Are you trying to insert images into a post or into the theme? Have you tried to ftp them into the correct directory? Inserting into a post or page w/ the new Wordpress is kind of clunky, at what stage are you running into trouble? Free or paid, it's the same software unless the site you're using is behind in their updates and they're using an earlier version.
I have managed to upload a theme successfully, but I cannot upload an image into a post. I have used ftp to make sure that the images are in the correct folder and I have tried through the insert media button to upload from my PC when editing the post. I have also tried both the flash uploader and the browser uploader and I get the following:

The uploaded file could not be moved to /home/httpd/vhosts/library-online.org.uk/httpdocs/wp-content/uploads/2008/07.

OR

HTTP Error

I have upgraded the software on my paid site to the latest version, but it still does not work. I have also looked all around the internet and found loads of comments about this.
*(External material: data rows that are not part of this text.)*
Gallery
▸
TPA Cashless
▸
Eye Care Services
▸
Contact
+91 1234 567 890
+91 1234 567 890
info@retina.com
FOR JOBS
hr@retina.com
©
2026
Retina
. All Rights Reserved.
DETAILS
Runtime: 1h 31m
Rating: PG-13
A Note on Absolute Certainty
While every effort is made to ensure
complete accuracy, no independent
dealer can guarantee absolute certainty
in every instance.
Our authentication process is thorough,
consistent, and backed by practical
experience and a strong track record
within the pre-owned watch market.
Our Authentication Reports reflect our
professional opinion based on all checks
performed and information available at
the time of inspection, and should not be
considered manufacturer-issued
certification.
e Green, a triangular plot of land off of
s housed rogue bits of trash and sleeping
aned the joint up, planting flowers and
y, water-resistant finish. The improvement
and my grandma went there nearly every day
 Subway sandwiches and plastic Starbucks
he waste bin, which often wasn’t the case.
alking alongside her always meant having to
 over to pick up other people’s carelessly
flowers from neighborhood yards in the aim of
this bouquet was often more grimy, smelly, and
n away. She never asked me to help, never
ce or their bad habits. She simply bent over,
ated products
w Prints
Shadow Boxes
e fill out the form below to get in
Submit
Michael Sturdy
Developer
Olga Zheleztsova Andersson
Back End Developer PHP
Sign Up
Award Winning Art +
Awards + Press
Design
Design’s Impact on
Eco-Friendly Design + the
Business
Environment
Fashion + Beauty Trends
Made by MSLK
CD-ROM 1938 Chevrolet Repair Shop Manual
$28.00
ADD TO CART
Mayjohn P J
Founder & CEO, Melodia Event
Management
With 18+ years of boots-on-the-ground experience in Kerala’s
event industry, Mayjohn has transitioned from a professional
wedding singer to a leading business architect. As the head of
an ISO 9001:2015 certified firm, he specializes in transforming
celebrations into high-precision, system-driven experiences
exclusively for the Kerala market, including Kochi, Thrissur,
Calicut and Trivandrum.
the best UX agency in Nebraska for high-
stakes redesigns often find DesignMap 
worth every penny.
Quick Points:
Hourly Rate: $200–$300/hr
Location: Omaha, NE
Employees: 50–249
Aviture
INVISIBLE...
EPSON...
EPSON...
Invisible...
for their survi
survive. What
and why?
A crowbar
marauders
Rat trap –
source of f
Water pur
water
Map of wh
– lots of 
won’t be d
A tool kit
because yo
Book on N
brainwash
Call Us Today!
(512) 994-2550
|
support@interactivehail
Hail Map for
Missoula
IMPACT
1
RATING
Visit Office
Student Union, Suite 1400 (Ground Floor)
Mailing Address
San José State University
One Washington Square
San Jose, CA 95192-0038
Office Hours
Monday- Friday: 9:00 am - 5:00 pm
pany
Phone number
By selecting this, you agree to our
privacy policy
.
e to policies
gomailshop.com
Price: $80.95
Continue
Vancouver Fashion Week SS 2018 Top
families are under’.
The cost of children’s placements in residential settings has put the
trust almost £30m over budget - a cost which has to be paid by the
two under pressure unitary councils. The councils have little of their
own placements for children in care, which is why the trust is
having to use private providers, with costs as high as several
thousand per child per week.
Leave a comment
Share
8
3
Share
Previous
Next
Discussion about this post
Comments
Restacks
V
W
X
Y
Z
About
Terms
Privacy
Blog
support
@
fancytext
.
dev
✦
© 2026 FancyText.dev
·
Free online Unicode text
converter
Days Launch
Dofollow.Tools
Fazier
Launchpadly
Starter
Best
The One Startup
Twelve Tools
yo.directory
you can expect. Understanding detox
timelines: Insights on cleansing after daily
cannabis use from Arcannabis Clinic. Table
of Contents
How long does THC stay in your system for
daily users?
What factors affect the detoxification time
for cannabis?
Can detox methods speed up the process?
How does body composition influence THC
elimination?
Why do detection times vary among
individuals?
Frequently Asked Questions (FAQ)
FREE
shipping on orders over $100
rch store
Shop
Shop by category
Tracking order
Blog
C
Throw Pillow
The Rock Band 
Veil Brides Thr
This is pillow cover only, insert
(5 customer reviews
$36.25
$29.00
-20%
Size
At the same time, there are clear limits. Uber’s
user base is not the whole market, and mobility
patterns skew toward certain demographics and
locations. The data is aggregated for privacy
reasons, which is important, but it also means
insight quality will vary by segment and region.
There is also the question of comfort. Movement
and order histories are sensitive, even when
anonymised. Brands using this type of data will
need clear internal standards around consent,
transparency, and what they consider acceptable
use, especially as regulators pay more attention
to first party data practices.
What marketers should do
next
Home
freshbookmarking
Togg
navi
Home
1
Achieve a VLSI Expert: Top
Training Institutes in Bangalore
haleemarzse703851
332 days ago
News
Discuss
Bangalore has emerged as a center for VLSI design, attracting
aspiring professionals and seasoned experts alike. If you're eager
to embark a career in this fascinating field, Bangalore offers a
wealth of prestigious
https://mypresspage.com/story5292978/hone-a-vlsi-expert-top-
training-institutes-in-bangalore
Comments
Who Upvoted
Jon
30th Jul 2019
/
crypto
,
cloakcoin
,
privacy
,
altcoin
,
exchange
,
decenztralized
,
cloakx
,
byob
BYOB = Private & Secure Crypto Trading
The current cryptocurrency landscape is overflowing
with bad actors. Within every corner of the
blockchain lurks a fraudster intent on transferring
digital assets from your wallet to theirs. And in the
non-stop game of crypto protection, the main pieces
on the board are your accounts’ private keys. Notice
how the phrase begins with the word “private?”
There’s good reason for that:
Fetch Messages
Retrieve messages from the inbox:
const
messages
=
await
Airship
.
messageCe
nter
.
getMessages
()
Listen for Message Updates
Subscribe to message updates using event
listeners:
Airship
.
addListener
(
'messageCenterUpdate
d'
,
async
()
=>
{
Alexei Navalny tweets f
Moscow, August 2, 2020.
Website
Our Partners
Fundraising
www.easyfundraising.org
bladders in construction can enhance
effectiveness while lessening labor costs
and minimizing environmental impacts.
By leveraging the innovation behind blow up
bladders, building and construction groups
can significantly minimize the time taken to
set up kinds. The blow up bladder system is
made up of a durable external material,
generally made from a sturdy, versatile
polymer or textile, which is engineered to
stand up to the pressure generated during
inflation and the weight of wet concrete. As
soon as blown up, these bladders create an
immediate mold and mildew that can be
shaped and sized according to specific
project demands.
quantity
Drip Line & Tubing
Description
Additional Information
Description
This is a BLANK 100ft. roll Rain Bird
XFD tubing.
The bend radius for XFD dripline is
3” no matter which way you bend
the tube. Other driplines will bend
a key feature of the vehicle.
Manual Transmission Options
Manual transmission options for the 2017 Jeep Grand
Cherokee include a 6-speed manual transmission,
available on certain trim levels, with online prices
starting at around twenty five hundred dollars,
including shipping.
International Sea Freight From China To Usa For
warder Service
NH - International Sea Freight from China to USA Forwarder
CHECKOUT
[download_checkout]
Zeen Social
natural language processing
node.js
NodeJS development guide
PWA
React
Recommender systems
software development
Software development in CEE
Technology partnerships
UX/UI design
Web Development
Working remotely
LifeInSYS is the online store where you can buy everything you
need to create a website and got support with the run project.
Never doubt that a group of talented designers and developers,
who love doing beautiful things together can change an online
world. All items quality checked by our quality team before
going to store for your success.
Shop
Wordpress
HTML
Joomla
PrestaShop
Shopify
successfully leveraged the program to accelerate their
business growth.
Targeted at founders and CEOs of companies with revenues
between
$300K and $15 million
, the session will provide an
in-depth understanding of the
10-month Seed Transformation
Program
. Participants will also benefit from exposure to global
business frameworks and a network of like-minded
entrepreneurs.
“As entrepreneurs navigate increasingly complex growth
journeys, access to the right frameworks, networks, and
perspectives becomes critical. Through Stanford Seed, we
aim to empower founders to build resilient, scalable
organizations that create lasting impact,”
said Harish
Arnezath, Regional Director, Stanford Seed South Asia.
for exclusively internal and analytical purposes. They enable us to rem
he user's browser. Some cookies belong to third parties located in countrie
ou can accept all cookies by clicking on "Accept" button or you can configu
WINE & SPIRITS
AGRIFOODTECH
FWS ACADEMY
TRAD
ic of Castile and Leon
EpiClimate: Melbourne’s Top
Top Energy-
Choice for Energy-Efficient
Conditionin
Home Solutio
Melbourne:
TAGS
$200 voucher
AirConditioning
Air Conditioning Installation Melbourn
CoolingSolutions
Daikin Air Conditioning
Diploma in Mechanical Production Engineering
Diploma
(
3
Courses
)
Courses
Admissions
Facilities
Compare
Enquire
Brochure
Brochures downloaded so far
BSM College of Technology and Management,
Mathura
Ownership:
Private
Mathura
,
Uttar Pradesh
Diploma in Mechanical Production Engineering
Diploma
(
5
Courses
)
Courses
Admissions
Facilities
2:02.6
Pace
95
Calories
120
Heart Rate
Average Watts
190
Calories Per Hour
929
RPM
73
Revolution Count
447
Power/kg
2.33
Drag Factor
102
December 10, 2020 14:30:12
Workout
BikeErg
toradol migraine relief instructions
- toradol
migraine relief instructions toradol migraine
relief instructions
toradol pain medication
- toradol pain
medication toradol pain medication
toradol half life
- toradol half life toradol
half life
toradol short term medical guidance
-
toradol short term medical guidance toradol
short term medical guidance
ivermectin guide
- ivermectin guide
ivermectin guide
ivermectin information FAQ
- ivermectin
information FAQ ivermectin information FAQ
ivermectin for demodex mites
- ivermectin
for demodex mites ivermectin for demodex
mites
I have tried just about everything that I dare, but although I can do some technical stuff, I managed to lose the site on several occasions and only just managed to work out ways to get it back. I dare not try any of the more drastic "solutions". I cannot believe that WordPress can put out software that has this problem. I suppose that we do not pay for it, therefore, why should they make sure that it works for everyone!

The support at the webhosts have tried resetting the permissions on my folders, but with no luck.

I am getting so frustrated and fed up that I will probably have to go back to the free site. But I really wanted the security, my own domain and also the greater freedom to use themes that the paid for site was giving me.

Any help would be very gratefully received!
Oy! What a drag. That's why for some projects I have gone with Educause like you, because then I don't have to be the one who worries about all the glitches. But then - of course you can't edit all the files you want to edit!
I'm assuming you saw this post:
http://wordpress.org/support/topic/164999
If that doesn't help, I'd recommend keep trying the Wordpress forums, I'm sure your solution will pop up there some time soon, they always do. (You just want to pull your hair out in the meantime.) Good luck!